For the next party, you could mention that the sap in the tree does not go down into the roots in the wintertime. The sap content in the streets stem is the same at all times of the year.
Well, maybe you should mention something else, like "beechwood aging" does not refer to aging beer in a beechwood barrel, but involves using small strips of beech (about 2" wide, 1/8" thick and 10" long) in the brew and these strips attract the yeast and then the yeast, holding onto the strips, slowly goes through the brew converting the sugars to alcohol. The drop thorough the brew is much slower for the beech strips with the yeast than if the yeast itself just went through alone, as is normal.
Or maybe you should just forget all this and just chat about our upcoming woman president!
I think you are right about not getting too carried away with some of the sappy behavior at the recent political debates.
Pat Gilbert & I are actually not really big supporters anymore of Hilary.
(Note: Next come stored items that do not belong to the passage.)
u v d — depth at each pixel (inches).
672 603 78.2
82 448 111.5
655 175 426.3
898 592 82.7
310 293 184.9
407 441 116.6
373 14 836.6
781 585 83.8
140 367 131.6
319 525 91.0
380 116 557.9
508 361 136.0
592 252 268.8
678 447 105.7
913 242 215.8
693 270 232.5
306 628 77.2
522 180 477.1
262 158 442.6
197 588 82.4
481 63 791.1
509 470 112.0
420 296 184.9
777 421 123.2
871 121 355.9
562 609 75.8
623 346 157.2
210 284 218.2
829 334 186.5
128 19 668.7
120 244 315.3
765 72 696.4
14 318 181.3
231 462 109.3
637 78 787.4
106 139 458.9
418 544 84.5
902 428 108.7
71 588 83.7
We've been chatting up the concept of drafting Elizabeth Warren instead.
The platform has a single plank. We want to replace the income tax with a sales tax on all stock market transactions. We figure that since every time a stock is bought or sold there is a portion of it goes to the brokerage. If the bankers can get fat on this then so too should the rest of the nation.
The people who can afford to buy a stock can afford to pay a tenth of a point to support the country that makes this happen for them. The people who sell the stock have the liquidity at that point in time to afford to pay their 10th of a point.
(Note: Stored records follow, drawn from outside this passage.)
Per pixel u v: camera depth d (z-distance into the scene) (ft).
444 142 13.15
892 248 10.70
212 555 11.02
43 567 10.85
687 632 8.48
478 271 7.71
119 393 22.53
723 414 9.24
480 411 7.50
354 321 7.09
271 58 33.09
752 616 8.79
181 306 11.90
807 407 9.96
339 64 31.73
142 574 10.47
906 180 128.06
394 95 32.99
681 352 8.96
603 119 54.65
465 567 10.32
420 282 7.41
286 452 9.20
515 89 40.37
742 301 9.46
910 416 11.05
This tax will wipe out the deficit in about two months as well as re-create an retirement vehicle for the main street investor who cannot currently compete with the high-speed trading firms. The arbitragers will go away and businesses will start strategizing for the long term rather than next quarter's performance.
Sounds pretty simple doesn't it? The twofer is we can finally start hiring employees with math skills because all these unemployed tax accountants will suddenly be available to recruit.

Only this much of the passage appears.